Interrupt
Page 15
Carelli's lips moved, fast, unreadable under the mustache, unintelligible through the white noise.
A flash of anxiety, then Andy knew what was wanted. Exact change only. He dropped the coins in the fare box and Carelli yanked the bus into gear.
Andy grabbed the handrail for balance and moved down the aisle. A man sat in the first seat, in a sports jacket, face turned to the window. Then a young woman, dressed like a hiker, head bent over a book, a neat part in her dark blond hair. He thought of Nell. Three old women, two together and one across the aisle, heads pivoting back and forth like birds, hands flying as if they were trying to sign. Unfathomable. At the back of the bus he dropped into a seat. From here, he saw only the backs of heads, he didn't have to look at the mouths. He figured Wayne would have sat back here.
Carelli's eyes watched in the rearview mirror.
Out the window, storefronts slid by, everything was for sale. Dinette sets, cheap; automotive transmission overhaul; eyeglass frames; frozen yogurt. Like a TV commercial with the mute on.
The bus stopped, released passengers, took on more. Did Wayne get off here? Andy was jarred to one side, the bus was starting. He looked out the window. A savings and loan, a drugstore, a video rental. Here?
He was in a zone of silence, he was in Wayne's reality. This is how it was. How had it looked to Wayne, what did he notice, what did he do? What might Carelli have noticed in the rear-view mirror that he didn't think to tell Andy, that Andy hadn't thought to ask?
The bus stopped, an exchange of passengers. Out the window was a Radio Shack. He sometimes bought components there. Did Interrupt too? Did Interrupt tell Wayne, get off at Radio Shack, figuring that the son of an engineer would be familiar with the place, would believe that his father asked him to meet there?

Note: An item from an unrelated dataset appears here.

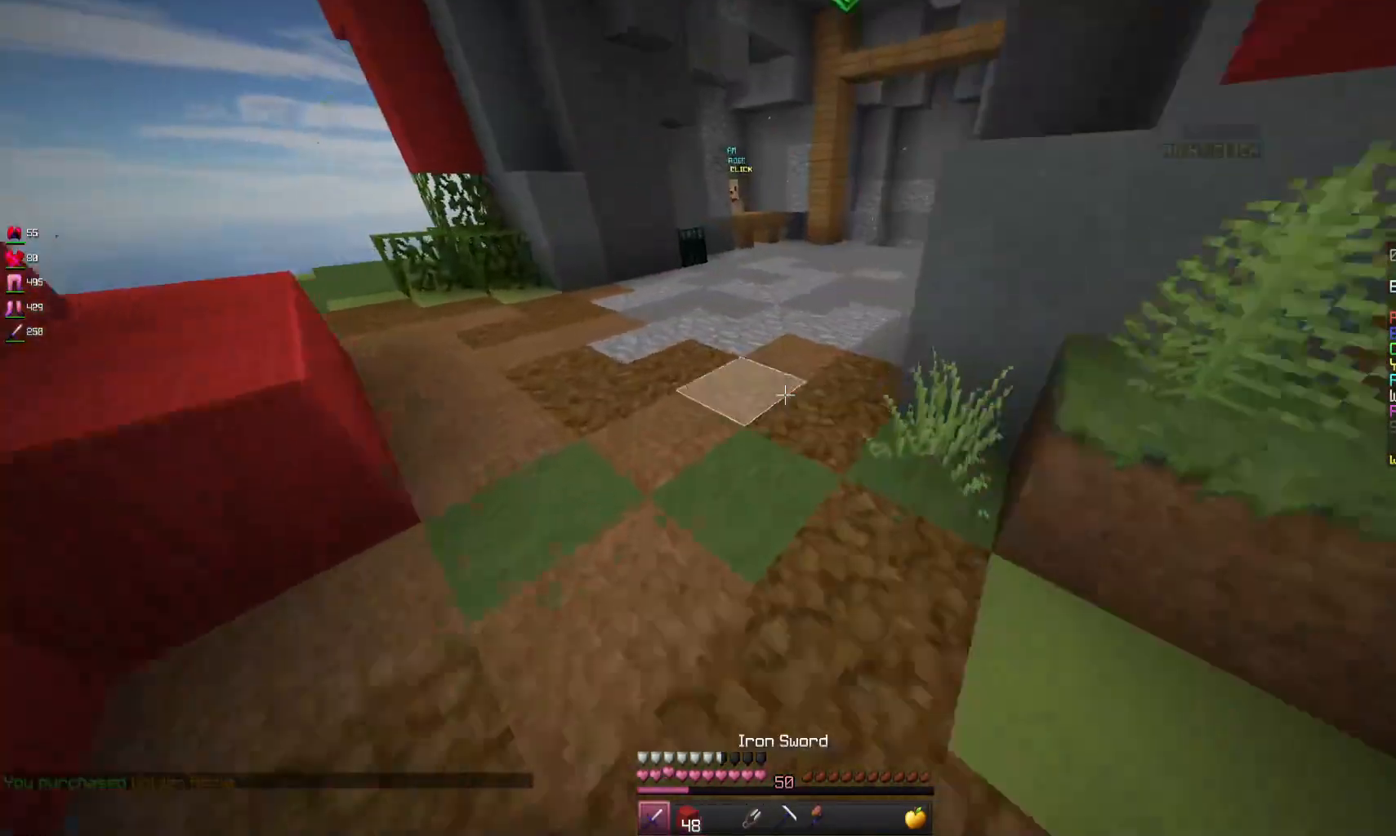
{"keys": ["space", "w"], "mouse": [], "events": []}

Andy stood. A pain, an elbow in his side. He turned and a woman was shaking her head, saying something, apologizing. He wasn't sure, so he said "I'm sorry," wondering if his voice sounded right. The bus started, jolting, and they swayed back down to the seats.
She hadn't noticed that he couldn't hear. Carelli hadn't noticed, because Andy had the exact change and there was no reason for them to communicate. Was that what it was like for Wayne? Nobody noticed? Did he pretend that he was just like everybody else, try to pass for hearing?
How had Carelli known that Wayne was deaf?
Andy had asked if a deaf boy got on the bus, and Carelli had said yes.
Andy pushed to the front of the bus and took the seat by the door, where he could see Carelli's profile. He pulled out the hearing aids and for a moment the real-world sounds were as featureless as the white noise. Then his hearing stabilized, was normal, and he blessed it.
He identified himself to Carelli.
Carelli's head turned, is there trouble on my bus?, then snapped back to traffic. The mustache, in profile, pulled down.
Andy leaned forward. "How did you know the boy was deaf?"
A long dead silence. Carelli ignored it, thinking about it, milking it. Finally, "He got on the bus, put his money in the fare box, and just stood there. He wanted something but he didn't say nothing." Carelli's eyes flicked to the mirror, to Andy, to the next lane, straight ahead. "I ask him what he wants and he still says nothing, just starts in with the hands. Sign language, I've seen it on TV, and that's how I know the kid's deaf."
"What then?"
"Nothing. I dunno what he's saying, the kid gives up and goes back to get a seat."
Andy watched Carelli's hands on the wheel. "Do you remember any of the signs he made?"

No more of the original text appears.